The basic message that the industry has been delivering — including in statements issued by the Biotechnology Innovation Organization, one of the leading trade associations — is that the FDA isn’t broken and any fixes ordered by the new administration could cause damage by removing the endorsement that insurers and doctors need to assure the medical value of pharmaceutical products.

By making it easier for drugs to come on the market, as some candidates for FDA Commissioner have suggested, public confidence in the pharmaceutical supply would be undermined. Under the present system, cumbersome and time-consuming as it is, there is assurance that drugs have been extensively tested before entering the market, and there is evidence of their efficacy. This is a fundamental requirement that has existed since 1962.

Complaints about the approval system abound: There are those who believe that FDA is approving new drugs too quickly, based on too little evidence, and those who believe that drugs are approved without adequate testing and assurances that they can be used “safely” despite knowing that no effective drug can be “safe” for all patients.

But the most knowledgeable observers and participants in the drug development and approval process acknowledge that FDA does a good job of setting reasonable standards for testing and makes good judgments in evaluating the data and deciding which drugs should be marketed and what diseases they have been shown to treat.

The most common complaint has always been that it takes FDA too long to reach a decision, but even that criticism is no longer credible. FDA can and does expedite the approval of truly important new drugs. The delays that occur in drug development these days can usually be attributed to delays in conducting the clinical trials needed to demonstrate safety and efficacy or in assuring that the manufacturing facility meets the high standards needed to make quality drugs.

FDA’s oversight of the pharmaceutical development and manufacturing process is an easy target for criticism.

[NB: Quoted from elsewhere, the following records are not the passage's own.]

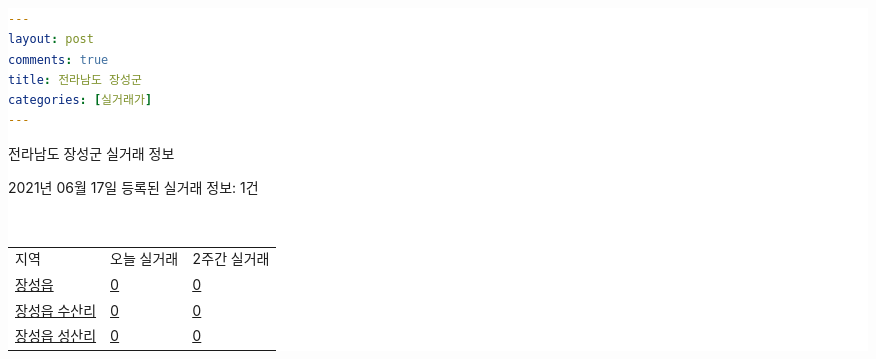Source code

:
 ```yaml
---
layout: post
comments: true
title: 전라남도 장성군
categories: [실거래가]
---
```


전라남도 장성군 실거래 정보

2021년 06월 17일 등록된 실거래 정보: 1건

<script type="text/javascript">
  google.charts.load('current', {'packages':['corechart']});
  google.charts.setOnLoadCallback(drawChart);

  function drawChart() {
    var data = google.visualization.arrayToDataTable([['거래일', '매매', '전월세', '전매'], ['2021-03', 2, 1, 0], ['2021-04', 13, 4, 0], ['2021-05', 9, 7, 0], ['2021-06', 1, 11, 0]]);

    var options = {
      title: '최근 유형별 거래량 추이',
      legend: { position: 'bottom' }
    };

    var chart = new google.visualization.LineChart(document.getElementById('columnchart_material'));
    chart.draw(data, (options));
  }
</script>

<div id="columnchart_material" style="width: 450px; margin-left: -35px"></div>
<br>
<table class="sortable">
  <tr>
    <td>지역</td>
    <td>오늘 실거래</td>
    <td>2주간 실거래</td>
  </tr>

  
  <tr class="item">
    <td><a href="4688025000.html">장성읍</a></td>
    <td><a href="4688025000.html">0</a></td>
    <td><a href="4688025000.html">0</a></td>
  </tr>
    

  <tr class="item">
    <td><a href="4688025021.html">장성읍 수산리</a></td>
    <td><a href="4688025021.html">0</a></td>
    <td><a href="4688025021.html">0</a></td>
  </tr>
    

  <tr class="item">
    <td><a href="4688025022.html">장성읍 성산리</a></td>
    <td><a href="4688025022.html">0</a></td>
    <td><a href="4688025022.html">0</a></td>
  </tr>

We all want new drugs available more quickly, and we all want them to be safe and effective.  (We also want them to be less expensive, but FDA has nothing to do with drug pricing though it sometimes gets dragged into the debate by those who lack understanding of FDA’s responsibilities and limitations.)  During the election campaign both major candidates took aim at the industry, and President Trump has taken aim at FDA by promising reform.

Ask anyone who is close to the drug development and approval process — regulated industry, the activist patient community, insurers, FDA employees — and they will all agree: sure, any system can and should be tweaked, but the FDA ain’t broke, and it doesn’t need much fixin’. This is a message that is being delivered to the Trump administration from all stakeholders including the regulated industry itself, which hopefully will fall on open ears.